Translation by Classical Turns
The fifth cure, in which a bent coccyx bone (called the tail) is treated, along with inflammation arising near it.
Giovanni Cordella of Ancona was 27 years of age and suffering from inflammation, with great pain around the anus, from which he was also feverish, and he was complaining that he was completely terrified of the application of remedies, and would not receive anything up [or ‘over’] that region. For he affirmed that he had a club or a thorn stuck in there. Yet, on investigating the reason why the illness could have arisen, he answered that he was journeying with Frenchmen, and was riding in their fashion on a jolting horse. When I heard this it came to mind that perhaps his coccyx bone, which they commonly call the tail, had by chance become twisted and almost fractured, which tends to happen sometimes to those who fall from a high position, or who are struck harder than usual, such as often happens as a result of horses that shake their rider as they advance, in an opposite manner to pacer horses, especially those who make use of such horses outside their usual experience. Therefore, by applying an appropriate and hasty medicament, disrupting the burning heat, and extracting much pus from it, he was better. Therefore, at once the assistant surgeon, on my advice, inserted the index finger of his left hand into the sick man’s anus, and (as we had said) on finding that coccyx was badly hurt, he brought it back into position with his right hand. And afterwards, once we had given him a few suitable medicaments, he was restored to good health within a few days.

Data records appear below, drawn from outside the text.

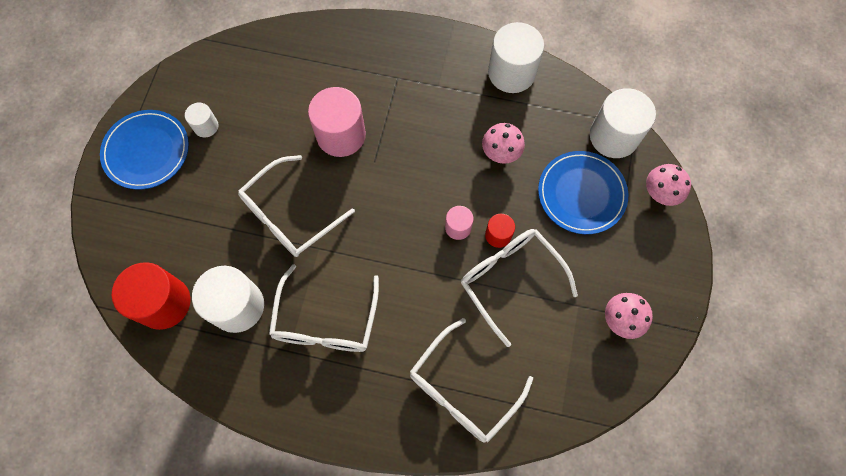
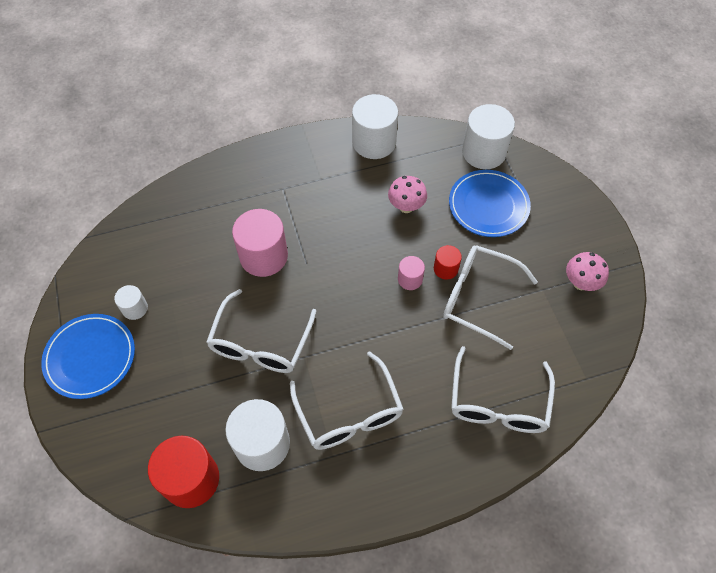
camera: 30 degrees left, 10 degrees down
pink mushroom [646,164,691,206] -> none

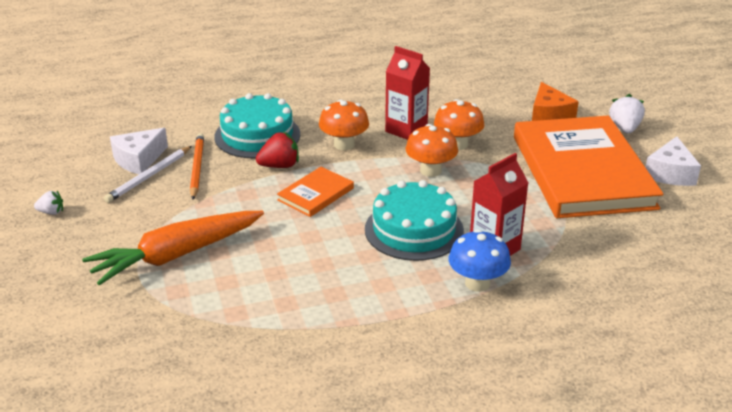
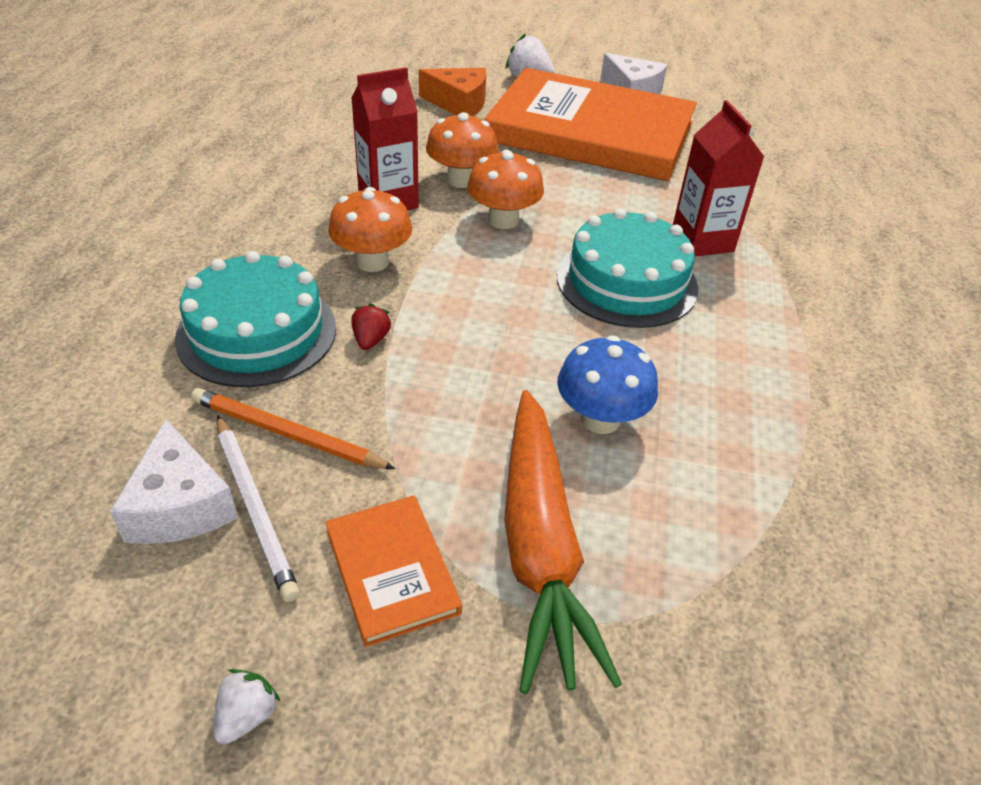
camera: 65 degrees left, 10 degrees up
red strawberry [256,132,299,168] -> red strawberry [352,303,391,350], size x0.62
orange book [277,167,354,217] -> orange book moved to [325,495,462,647]
blue mushroom [449,229,511,292] -> blue mushroom moved to [557,335,658,434]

The coccyx bone is called the tail, and arises from the sacrum, which, both in humans and in apes, consists of three small, cartilaginous bones, rather than those of bone, on which see Galen in his book On Bones, where he teaches that some pairs of nerves are to be found and disseminated through it. But I would like to you know that this is true in apes, but not in the case of man, since none are to be seen in him, nor any openings perceived, through which any nerves could be propagated or disseminated. One should add to this that the spinal cord is terminated by the sacrum, and does not descend to the coccyx. It is from this (as you know) that the nerves take their origin. Therefore it is most certain that in man the coccyx is not endowed with any nerves; nevertheless, to touch on this in passing, the things said by Galen should be understood to concern the sacrum. For he said in chapter eleven that the sacrum was constituted of three small parts, which we know is verified in apes. For man’s sacrum is constructed of six bones. Therefore Paul of Aegina treats in brief, but most learnedly and skilfully, the cure of a badly hurt coccyx, in the 98th chapter of Book 6, by which we have been instructed in this cure. But we should not pass over one point, namely that when he there speaks about the sacrum, he is actually talking about the coccyx, when he says that, ‘because the sacrum was fractured, the index finger on the left hand was to be inserted,’ etc.